Sebastian Soeiro (sebastian_2896.delete@this.hotmail.com) on May 31, 2013 10:59 pm wrote:
> rwessel (robertwessel.delete@this.yahoo.com) on May 31, 2013 9:53 pm wrote:
> > The operand itself would never go through the AGU, rather the generated address is passed to the load/store
> > unit (often the AGU is part of that), and once the load
> > completes, the operand is forwarded to the execution
> > unit where the dispatched instruction is waiting for it. Exactly how that happens depends a great deal
> > on the microarchitecture. On a simple in-order design the pipeline may simply be stalled waiting for the
> > load unit to present the single outstanding operand. In an OoO design, a rather more complicated network
> > will exist to get the operand to the instruction (micro-op) needing it, where ever that's happened to end
> > up waiting. Once the instruction has all of its operands, it can then be executed.
> >
> > Things are a bit different on the store side, as the operand
> > is usually available pretty early (it's a store,
> > after all, you already have the operand), and the store,
> > along with the address, can but pushed quickly into
> > the store buffer, and that can then complete independently of
> > the instruction stream. A critical issue is maintaining
> > a coherent and properly sequential view of memory even if
> > the actual (physical) stores and loads are not happening
> > in the architected order. It's not so bad within a single
> > processor, since the store buffer can watch for other
> > memory accesses, and jump in when it has a pending store.
> > But since memory accesses are visible to other processors
> > (and I/O devices), great effort must be taken to ensure
> > that those other devices only see memory accesses in
> > the architected order, or you'll break every multithreaded program in sight.
>
> Thanks for the reply!
>
> - So there is a load/store unit that is included in the AGU's in the diagrams? Operands flow through these
> units? That makes sense; but one thing: how do these load/store units get the operands to the execution
> units? Are they directly linked or do they go through one of the other scheduler/buffers above?
>
> - Ah yes, stores seem to be rather straight forward considering the reasons you stated.
> Though just like the question above; how does the finished result of the instruction
> get to the store unit to store the result? Directly linked? Or another method?

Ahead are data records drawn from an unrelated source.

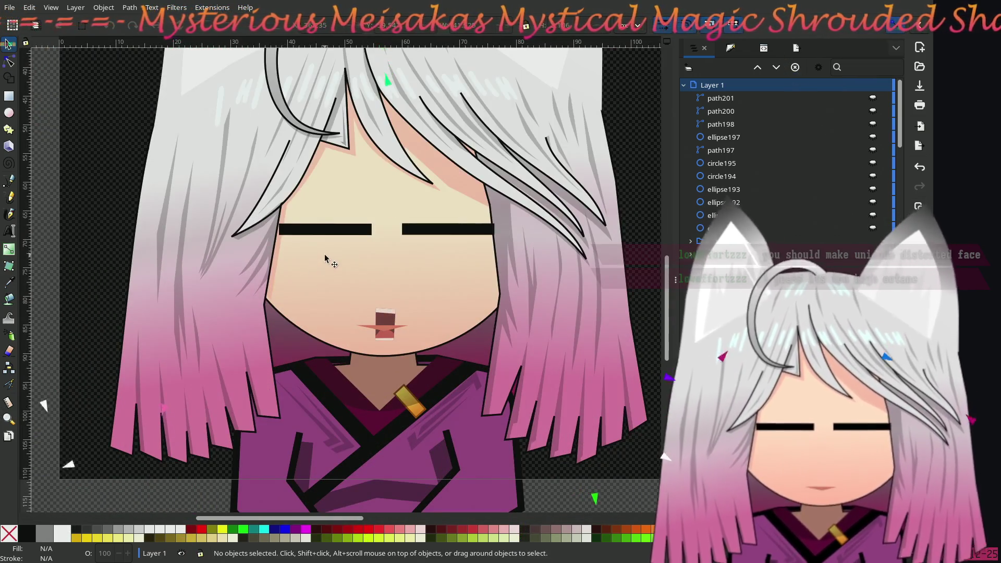
{"action": "left_click_drag", "start_coordinate": [328, 252], "coordinate": [271, 304]}
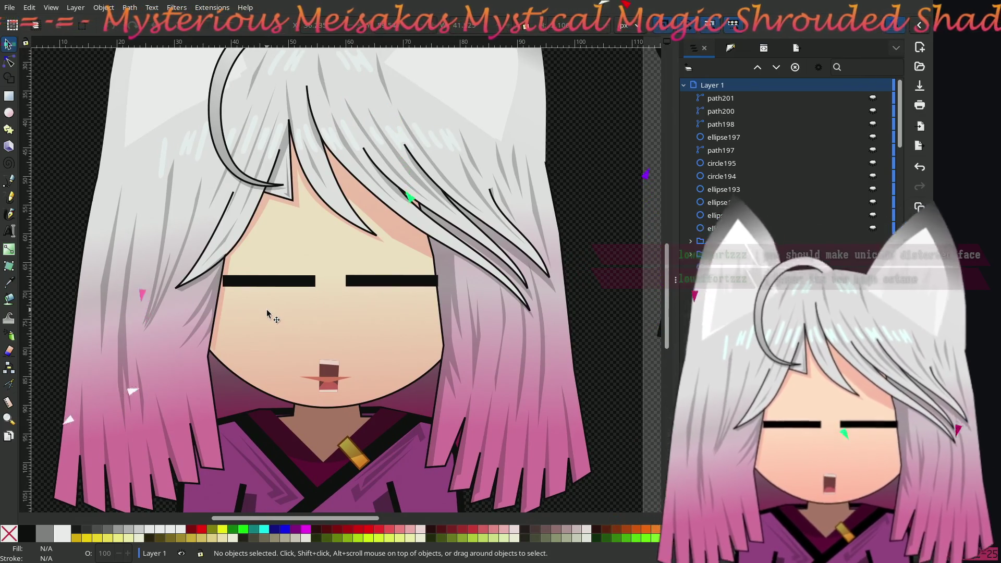
{"action": "mouse_move", "coordinate": [267, 309]}
{"action": "left_mouse_down"}
{"action": "mouse_move", "coordinate": [298, 297]}
{"action": "mouse_move", "coordinate": [285, 275]}
{"action": "left_mouse_up"}
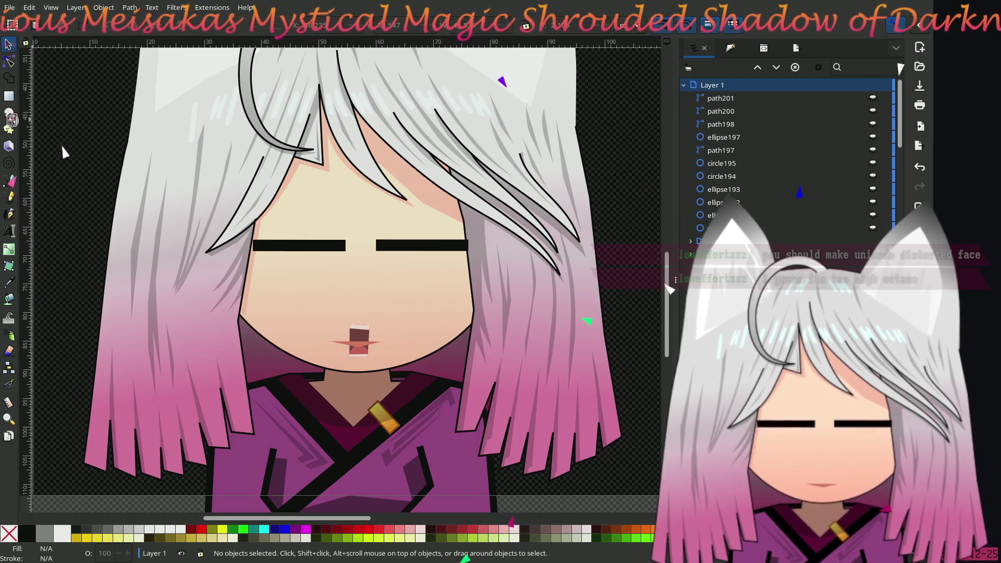
{"action": "left_click", "coordinate": [13, 183]}
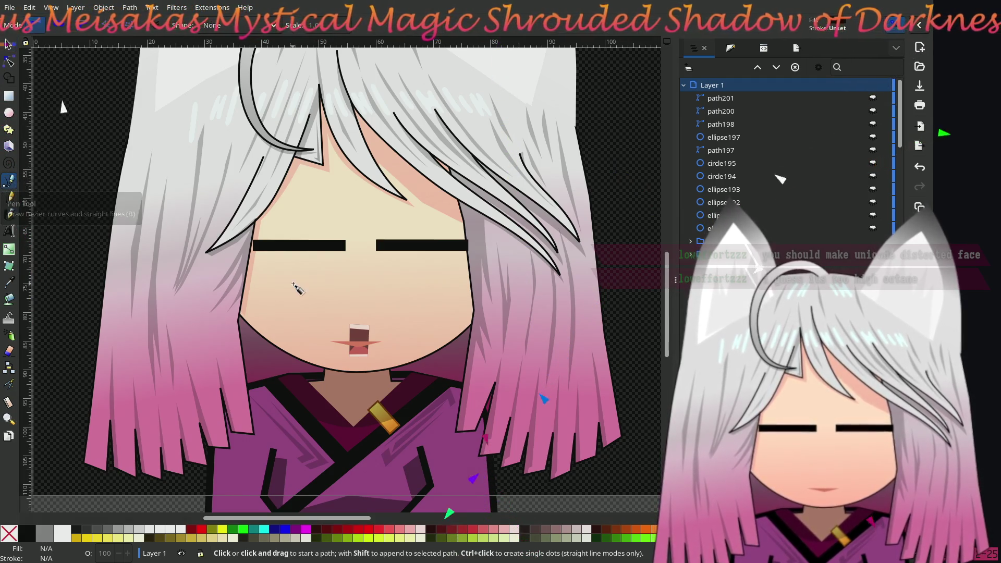
- Draw a closed Pen-tool bar from under the left eye down to the page bottom as a tear
{"action": "left_click", "coordinate": [281, 250]}
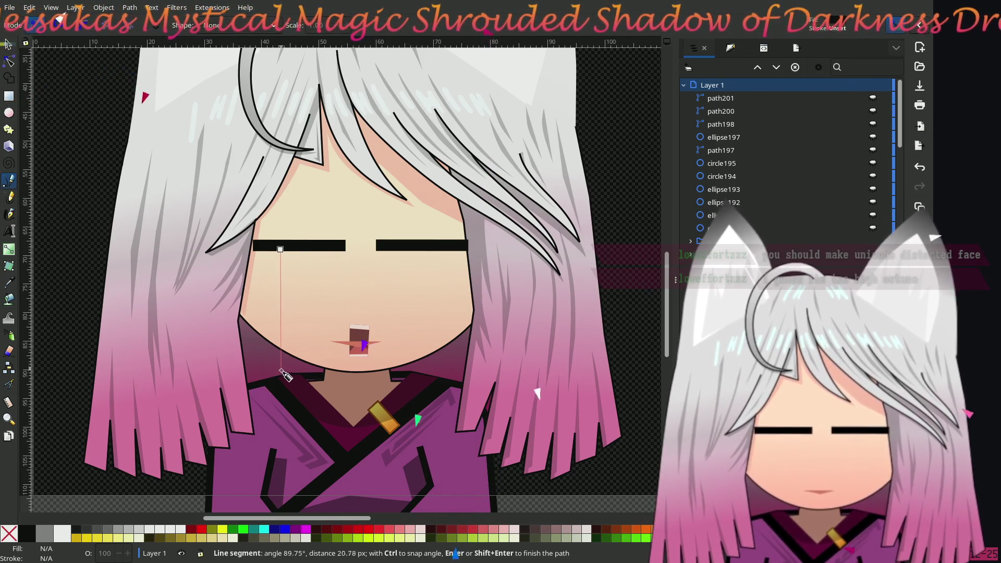
{"action": "left_click", "coordinate": [277, 348]}
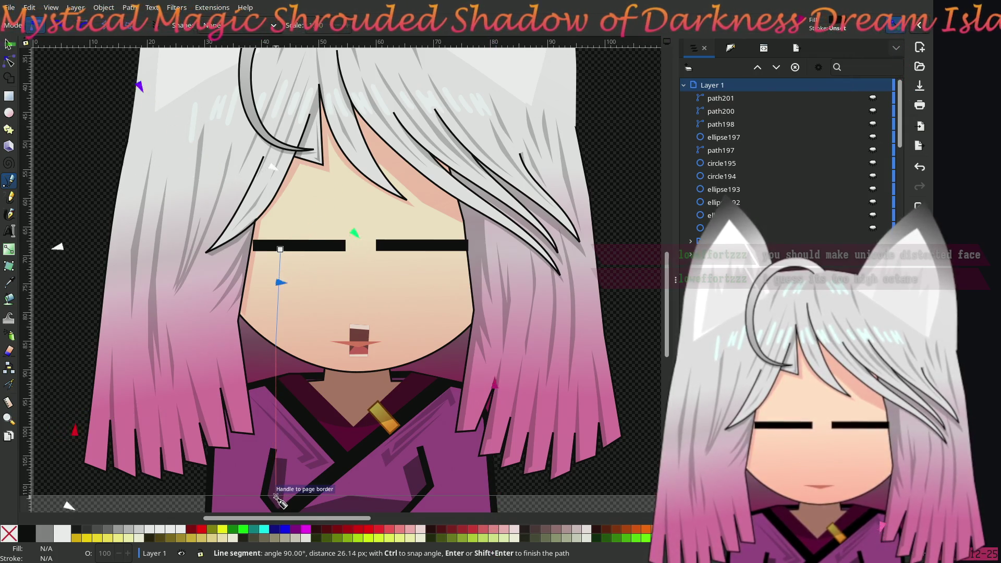
{"action": "left_click", "coordinate": [277, 495]}
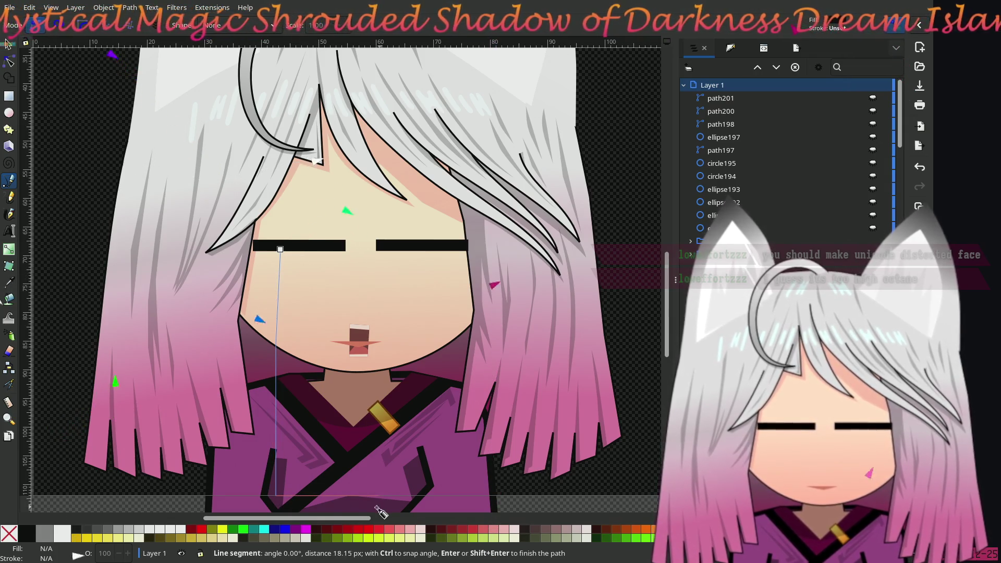
{"action": "left_click", "coordinate": [317, 497]}
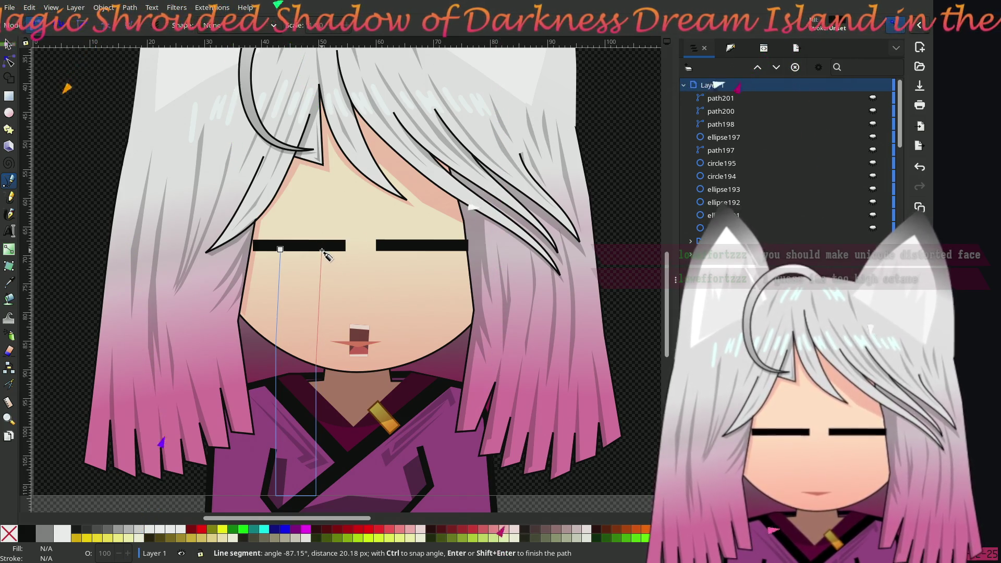
{"action": "left_click", "coordinate": [319, 251]}
{"action": "left_click", "coordinate": [281, 250]}
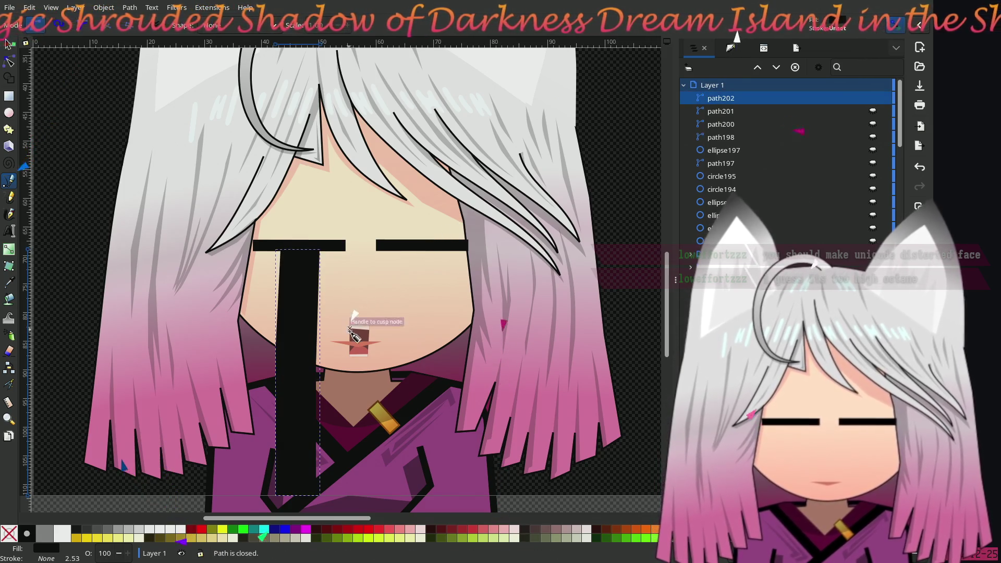
{"action": "left_click", "coordinate": [730, 50]}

The load/store units *are* types of execution units - they happen to handle loads and stores to memory, rather, that, say, arithmetic operations. Instructions get to them because the dispatcher sends them there. The store unit gets operands just like any other execution unit does, and the load unit sends results to registers, just like and arithmetic unit that generates results does.

Nominally, when an instruction is issued OoO, and before its operands are ready, what it's waiting on is a prior instruction to write its result to a register, which it can then read from the register file. The many rename registers on modern OoO processors are part of the mechanism to be able to execute around dependencies caused by register reuse. But even that isn't quite enough, the path between a result being stored into a register and a dependent instruction reading that result from the register is far too long in most cases, and most fast processors (and not just OoO ones), implement a forwarding network that allows results to be transmitted from one unit to another directly, and in parallel to the update of the register.

In the case of non-RISC machines, the operation of the load and store units is complicated by the fact that there are operations that are read-modify-update in nature. Exactly how those are handled is very dependent on the microarchitecture, but the earlier implementation all broke operations like "add memory,1" into several micro-ops (perhaps a load, an add and a store), more complex designs can compress that into fewer operations. Instructions that get split into multiple micro-ops need special handling on the back end, as you cannot architecturally take an exception in the “middle” of an instruction (and least on most machines).